▶ Gösterilen Metin

Türkiye ve diğer NATO üyeleri ABD'ye tam destek verdiler. Ancak Türkiye, Kuzey Irak'ta yuvalanan PKK terör örgütüne karşı aynı desteği hiçbir zaman ABD'den göremedi, dahası ABD, Türkiye'nin bu bölgeye birçok defa operasyon yapmasını engelledi. Oysa Türkiye bir NATO ülkesidir. Bunun dışında uluslararası hukuktan kaynaklanan sıcak takip (hot pursuit) hakkı vardır ve bu hak Türkiye'ye yönelik saldırılar devam ettikçe var olmaya devam edecektir.



Bunun dışında BM ana sözleşmesinin 51. Maddesi'ne göre Türkiye meşru müdafaa hakkına sahiptir ki bu hakkın kullanılması hiç bir şartta engellenemez, engellenmesi söz konusu dahi olamaz.



Türkiye aynı mağduriyetleri yaşadığında ilgili sözleşmenin 4. Maddesine göre müttefiklerini bilgilendirmek ve istişarelerde bulunmak amacıyla NATO'yu toplantıya çağırmıştı.



Bu noktada Türkiye'de, PKK saldırıları neticesinde hayatını kaybedenlerin sayısının, ikiz kulelere yapılan saldırı sonucu ölenlerin sayısından onlarca kez fazla olduğunu hatırlatmakta fayda vardır.



TERÖRLE MÜCADELEDE İŞBİRLİĞİ TALEP EDİLMELİ


Esasında savunma anlaşmasının 5. Maddesi, üyelerin olası bir silahlı saldırıya karşı güvenliğini garanti etmektedir, zira sözleşmeden kaynaklanan bu yükümlülük üye ülkeler tarafından samimiyet ve titizlikle yerine getirilmelidir.

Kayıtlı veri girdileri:
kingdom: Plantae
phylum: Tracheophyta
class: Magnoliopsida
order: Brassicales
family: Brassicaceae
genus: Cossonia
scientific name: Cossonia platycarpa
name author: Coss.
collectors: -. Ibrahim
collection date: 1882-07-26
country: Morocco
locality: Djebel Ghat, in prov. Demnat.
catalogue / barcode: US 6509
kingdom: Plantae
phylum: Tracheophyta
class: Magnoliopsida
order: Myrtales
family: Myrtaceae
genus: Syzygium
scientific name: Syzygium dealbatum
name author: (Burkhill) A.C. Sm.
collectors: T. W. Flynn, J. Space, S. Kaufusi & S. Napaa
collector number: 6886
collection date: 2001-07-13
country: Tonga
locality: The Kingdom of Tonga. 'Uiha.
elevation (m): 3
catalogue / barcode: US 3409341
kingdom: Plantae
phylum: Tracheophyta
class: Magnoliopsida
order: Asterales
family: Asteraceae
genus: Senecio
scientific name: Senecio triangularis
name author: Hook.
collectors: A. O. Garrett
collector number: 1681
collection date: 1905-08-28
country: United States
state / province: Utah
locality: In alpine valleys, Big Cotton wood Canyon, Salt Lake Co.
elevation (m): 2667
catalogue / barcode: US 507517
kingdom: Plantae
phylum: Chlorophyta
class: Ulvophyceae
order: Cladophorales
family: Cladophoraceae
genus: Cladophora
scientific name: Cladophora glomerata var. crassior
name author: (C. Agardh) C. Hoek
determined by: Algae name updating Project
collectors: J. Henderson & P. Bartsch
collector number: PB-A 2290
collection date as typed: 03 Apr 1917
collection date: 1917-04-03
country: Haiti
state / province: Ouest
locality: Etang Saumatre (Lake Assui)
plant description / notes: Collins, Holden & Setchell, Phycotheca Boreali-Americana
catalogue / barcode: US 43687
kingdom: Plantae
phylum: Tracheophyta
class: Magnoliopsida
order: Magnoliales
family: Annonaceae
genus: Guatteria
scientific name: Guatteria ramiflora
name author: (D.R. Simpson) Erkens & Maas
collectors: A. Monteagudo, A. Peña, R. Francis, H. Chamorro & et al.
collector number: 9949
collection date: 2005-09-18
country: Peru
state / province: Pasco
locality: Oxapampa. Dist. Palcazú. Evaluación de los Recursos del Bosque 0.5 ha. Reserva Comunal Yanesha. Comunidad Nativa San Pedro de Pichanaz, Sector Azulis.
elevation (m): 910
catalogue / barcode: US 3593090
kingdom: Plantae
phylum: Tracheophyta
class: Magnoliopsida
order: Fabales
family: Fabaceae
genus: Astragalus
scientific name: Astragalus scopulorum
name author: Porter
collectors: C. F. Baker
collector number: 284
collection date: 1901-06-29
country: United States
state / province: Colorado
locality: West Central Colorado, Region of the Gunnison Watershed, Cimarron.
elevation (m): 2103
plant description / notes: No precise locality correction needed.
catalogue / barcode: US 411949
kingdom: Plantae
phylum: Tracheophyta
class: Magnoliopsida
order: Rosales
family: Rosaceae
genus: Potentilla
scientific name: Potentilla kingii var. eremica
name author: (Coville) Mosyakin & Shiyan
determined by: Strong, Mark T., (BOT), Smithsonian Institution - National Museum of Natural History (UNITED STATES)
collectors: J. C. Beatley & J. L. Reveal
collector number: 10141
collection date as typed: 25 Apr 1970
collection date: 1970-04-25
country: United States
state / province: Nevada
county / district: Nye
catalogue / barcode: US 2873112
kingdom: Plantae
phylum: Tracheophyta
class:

▶ Gereksinimler
(a) Kayıtlarda "order: Myrtales" bulunan satırdan "catalogue / barcode: US 3409341" bulunan satıra kadar olan satırları, "country" yerine "ülke" yazarak düzenle ve başka hiçbir şeyi değiştirmeden yalnızca bu satırları ver.
(b) Türkiye'nin NATO ve PKK ile mücadelesine dair metni son cümlesinden sonra sürdür.

▶ Yanıt Kümesi
(a)
order: Myrtales
family: Myrtaceae
genus: Syzygium
scientific name: Syzygium dealbatum
name author: (Burkhill) A.C. Sm.
collectors: T. W. Flynn, J. Space, S. Kaufusi & S. Napaa
collector number: 6886
collection date: 2001-07-13
ülke: Tonga
locality: The Kingdom of Tonga. 'Uiha.
elevation (m): 3
catalogue / barcode: US 3409341

(b)
Bir çok batılı hukukçu, Fransa terör saldırılarına maruz kaldığında NATO'nun 5. Maddesinin işletilmesini gündeme getirip Fransız hükümetine, üye ülkelere terörle mücadele için çağrıda bulunması konusunda tavsiyede bulunmuştu. Hatta Fransa'daki terör saldırılarının akabinde 15 Kasım 2015'de The Washington Post'ta George Mason Üniversitesi'nde hukuk profesörü olan Ilya Somin bir yazı kalem almıştı. Somin, yazısında başka yazarların da aynı minvaldeki görüşlerine işaret ederek ABD'nin Fransa'yı 1949 tarihli ilgili sözleşmenin 5. Maddesine göre hukuken koruma zorunluluğundan söz etmişti.



Türkiye ittifakın tüm üyelerinden maruz kaldığı teröre ve çeşitli terör faaliyetlerine karşı ileri düzey İstihbarat paylaşımı (enhanced intelligence sharing) talebinde bulunmalıdır.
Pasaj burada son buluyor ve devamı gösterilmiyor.